In order to solve the technical problems, the technical scheme of the invention is as follows:

an impact damage deep rock permeability prediction method based on an equivalent pore diameter model, the method comprising:

based on the superposition principle, constructing a micromechanics seepage model;

based on a micromechanics seepage model, constructing an equivalent aperture model according to the principle of a Carman-Kozeny equivalent capillary;

characterizing damage to the model sample by crack extension length at a microscopic angle, characterizing damage to the rock sample by dissipation energy at a macroscopic angle, and then constructing a damage evolution model to acquire the relation between the damage and the permeability;

and obtaining an equivalent permeability model based on the equivalent aperture model and the damage relation, and giving corresponding model parameters according to working conditions to obtain permeability evolution rules under different working conditions.

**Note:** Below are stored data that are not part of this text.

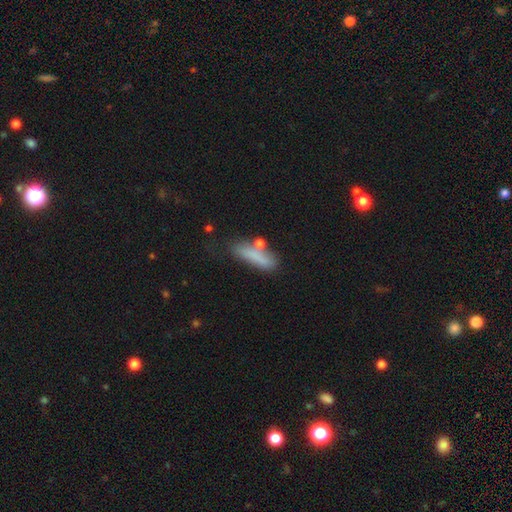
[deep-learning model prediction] A smooth galaxy with no disk features (75%) that is cigar-shaped (66%). Merging: none (55%).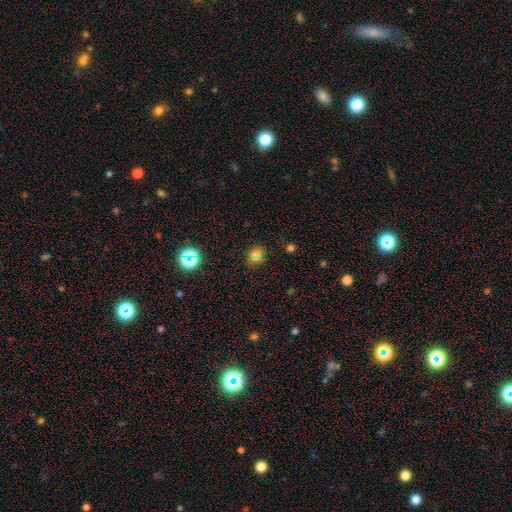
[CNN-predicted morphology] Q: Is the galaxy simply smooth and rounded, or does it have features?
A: smooth — 66%.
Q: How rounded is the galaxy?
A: round — 73%.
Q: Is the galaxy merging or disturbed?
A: none — 84%.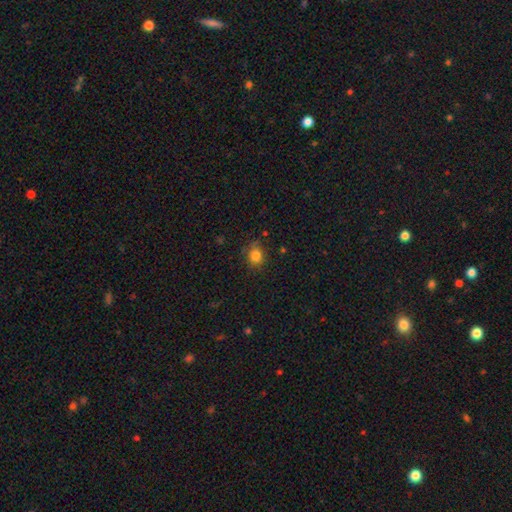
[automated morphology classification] smooth-or-featured: smooth: 83% | star or artifact: 12% | featured or disk: 6%
  how-rounded: round: 70% | in between: 29% | cigar-shaped: 1%
  merging: none: 78% | minor disturbance: 16% | major disturbance: 4% | merger: 2%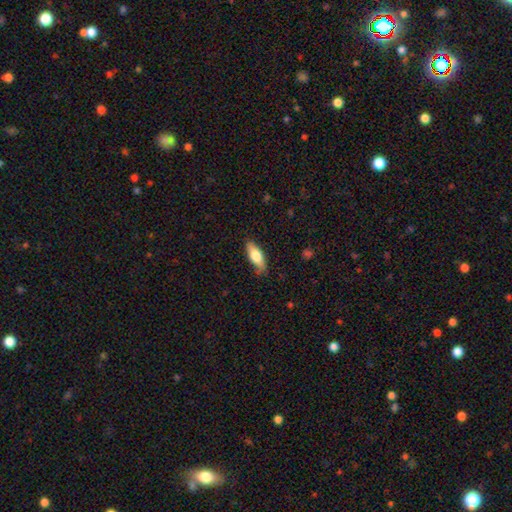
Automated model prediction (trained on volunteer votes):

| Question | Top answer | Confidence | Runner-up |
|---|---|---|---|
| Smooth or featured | smooth | 71% | featured or disk (23%) |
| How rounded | in between | 68% | cigar-shaped (30%) |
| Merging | none | 80% | minor disturbance (16%) |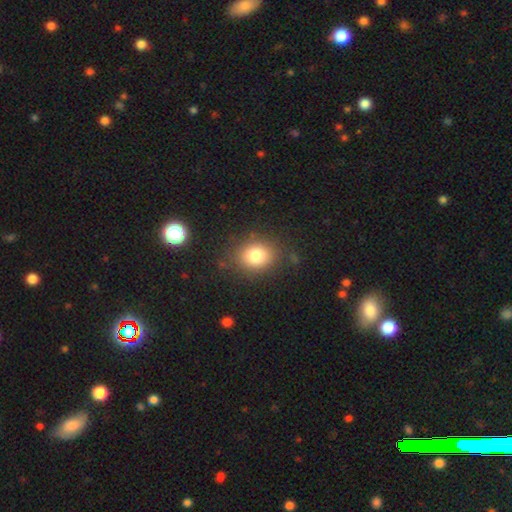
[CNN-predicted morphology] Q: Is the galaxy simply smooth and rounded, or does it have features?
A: smooth — 80%.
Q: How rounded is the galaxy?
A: round — 63%.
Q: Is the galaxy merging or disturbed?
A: none — 83%.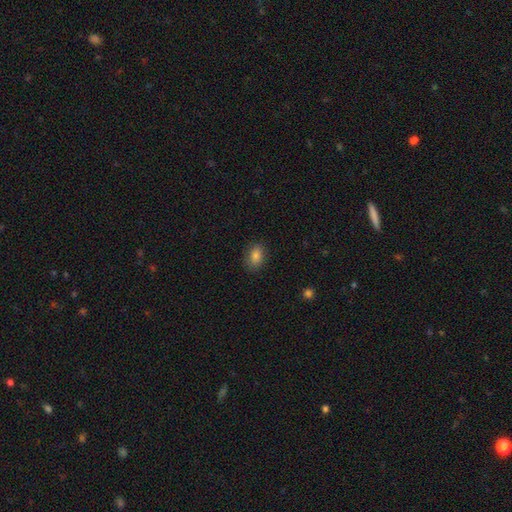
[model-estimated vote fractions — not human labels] This is clearly a smooth galaxy (83%). How rounded: clearly in between (82%). Merging: clearly none (84%).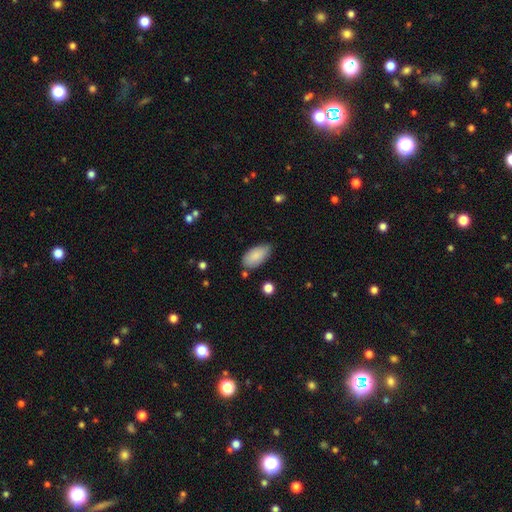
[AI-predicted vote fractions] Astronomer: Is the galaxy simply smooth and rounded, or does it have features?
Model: smooth — 86%.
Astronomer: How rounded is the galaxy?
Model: in between — 94%.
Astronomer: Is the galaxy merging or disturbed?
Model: none — 68%.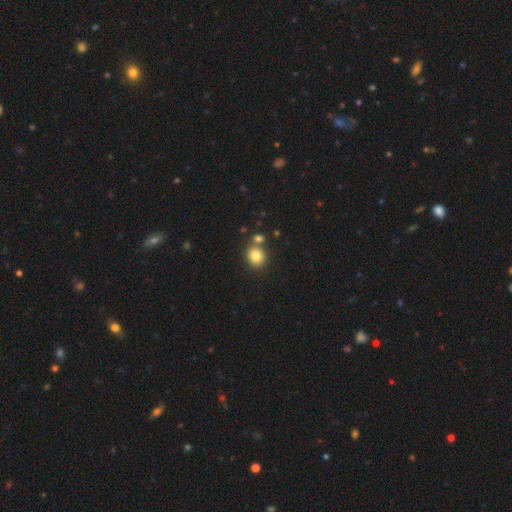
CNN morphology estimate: type=smooth (83%); roundness=round (82%); merging=none (69%).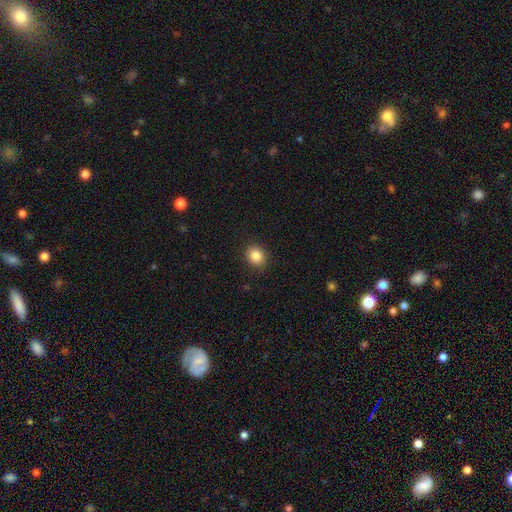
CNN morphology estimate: A smooth galaxy with no disk features (85%) that is round (66%).

Vote fractions:
- Smooth or featured? smooth: 85% / star or artifact: 10% / featured or disk: 5%
- How rounded? round: 66% / in between: 33% / cigar-shaped: 1%
- Merging? none: 90% / minor disturbance: 7% / major disturbance: 2% / merger: 1%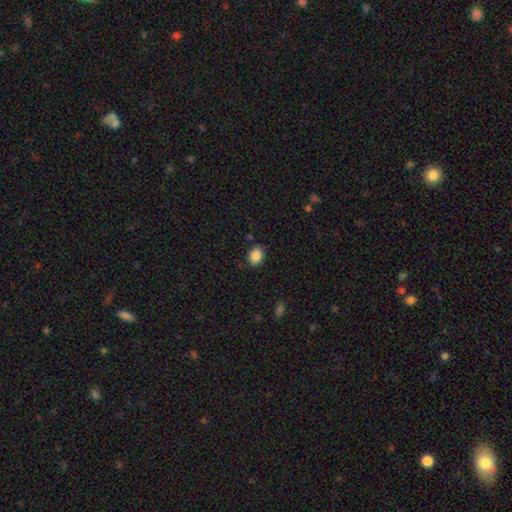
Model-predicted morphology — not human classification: Overall: smooth (87%). How rounded: in between (63%; round 36%). Merging: none (85%).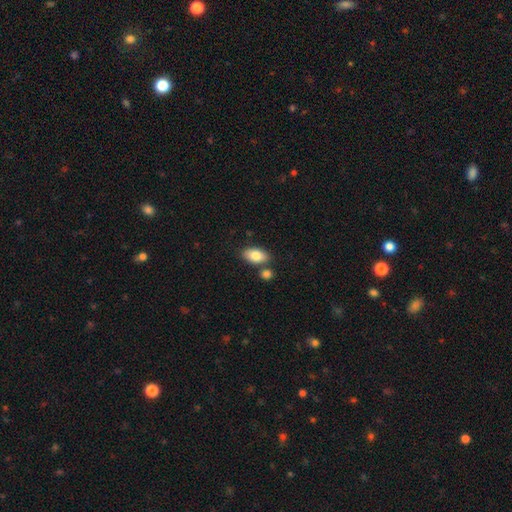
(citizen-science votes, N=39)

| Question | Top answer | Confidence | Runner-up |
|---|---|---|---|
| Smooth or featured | smooth | 74% | featured or disk (18%) |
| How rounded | in between | 90% | round (10%) |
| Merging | none | 69% | merger (19%) |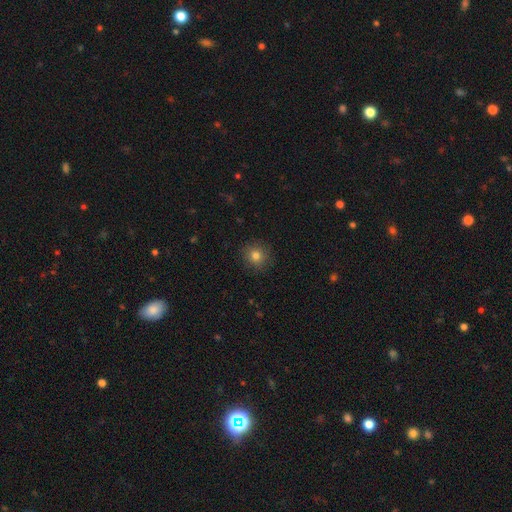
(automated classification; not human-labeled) smooth-or-featured: smooth: 80% | star or artifact: 13% | featured or disk: 7%
  how-rounded: round: 92% | in between: 7% | cigar-shaped: 1%
  merging: none: 90% | minor disturbance: 7% | major disturbance: 2% | merger: 1%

Further, the method takes the cracks in the rock as a research object, and builds a micromechanics seepage model according to the superposition principle, and specifically comprises the following steps:

for any cross section fracture water pressure P in the model _w (x) The relation with the overall osmotic pressure delta P of the model is shown in a formula (1):

wherein P is _w (x) The fracture water pressure of any cross section in the model; x is the number of cross sections, x=1, 2, 3 … … n; Δp is the difference in water pressure across the model, i.e., osmotic pressure;

using superposition principle to make confining pressure sigma ₀ Confining pressure sigma ₃ Water pressure P _w The induced type I stress intensity factors are summed together to give the total type I stress intensity factor (equation (2)):

wherein,is sigma (sigma) ₀ Stress intensity factor of type I induced to the tip of the slit, < +.>Is sigma (sigma) ₃ Stress intensity factor of type I induced to the tip of the slit, < +.>Is P _w For the I-type stress intensity factor and K caused by crack tip _I To superimpose the stress intensity factor of type I induced by the tip of the fracture, the initial length of the fracture is 2a ₀ ；

The I-type stress intensity factor of the crack tip is K _I When the vertical displacement of the fracture surface at different positions from the fracture tip is v, as shown in formula (3):

wherein r is the distance from the datum point to the tip of the crack; θ is the angle between the reference line and the x-axis, where θ=180°; g=e/(2+2 v); kappa = 3-4 v; e is the elastic modulus of the sample; v is the poisson's ratio of the sample.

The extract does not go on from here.